The first thing to consider is term. There are two basic terms: fixed and variable. A fixed term is a set percentage that you're going to pay over a pre-determined amount of time. This means that you know exactly how much you are going to pay. Variable terms, like the name suggests, vary. They are based on Prime + a pre-negotiated amount. In periods when prime is low, these can save money and often look more appealing than a fixed term, but it means you're on the hook if the rate goes up.

Bear with me through this next bit, because it's important. Let's say you have negotiated a monthly rate of prime + 0.75% on a $200,000 house over 25 years. If prime is 3%, your monthly payments are $1025.11. But if prime suddenly jumps to 5%, your monthly payment also jumps to $1250.04. In a well-balanced budget, this is a huge difference. Prime rates are low in recent years, averaging about 3.25% in the United States, but they are anticipated to rise again in the near future. Could you afford the 2007 prime rate of 8.25%? Using our example mortgage above, those monthly payments are $1,655.95.
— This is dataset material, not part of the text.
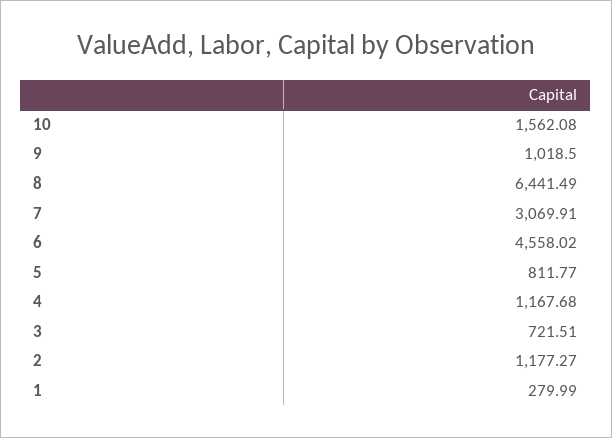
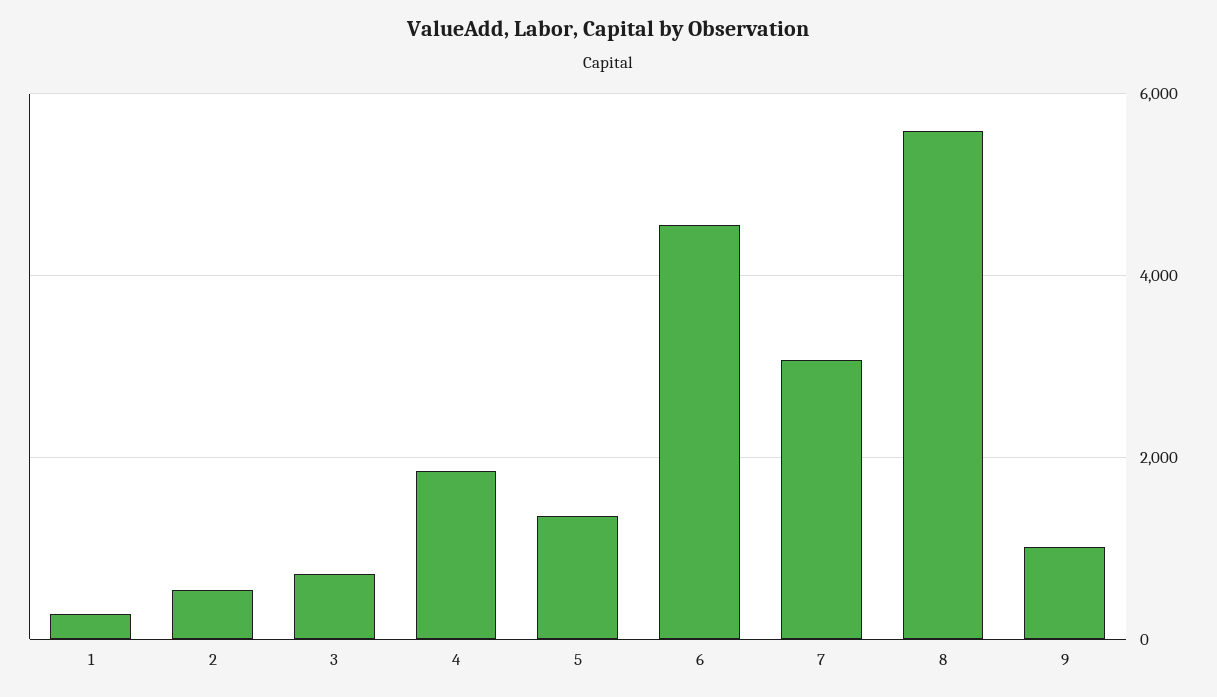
10: 1562.08 -> none
8: 6441.49 -> 5600
5: 811.77 -> 1400
4: 1167.68 -> 1800
2: 1177.27 -> 600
Payment flexibility is another factor that needs to be considered in negotiating a mortgage rate. Is there a fee for changing the date of payment? What about a late payment? What happens if you can't pay at all? Different mortgages have varying fees and penalties and it's crucial to understand what these mean for you. Some banks offer flexible mortgages but they tend to come at the cost of higher interest rates.

An additional financial consideration is whether you are able to make additional payments on occasion. Whether it's in your best interest to make lump payments completely depends on your specific financial position, but you'll want to know what your options are before you sign any paperwork. Find out whether you are allowed to make additional payments and if there is a fee attached.

Finally, the day may come when you feel done with your mortgage entirely: either you're paying off the remaining amount or you are selling the property. It's hard to imagine this scenario on the first day you purchase a home, but it's something you need to think about and know exactly what you're on the hook for.

As long as you take your time and properly consider your options, your mortgage negotiation will be an interesting and exciting experience. It's the first step in your new life and we hope you enjoy every minute of it.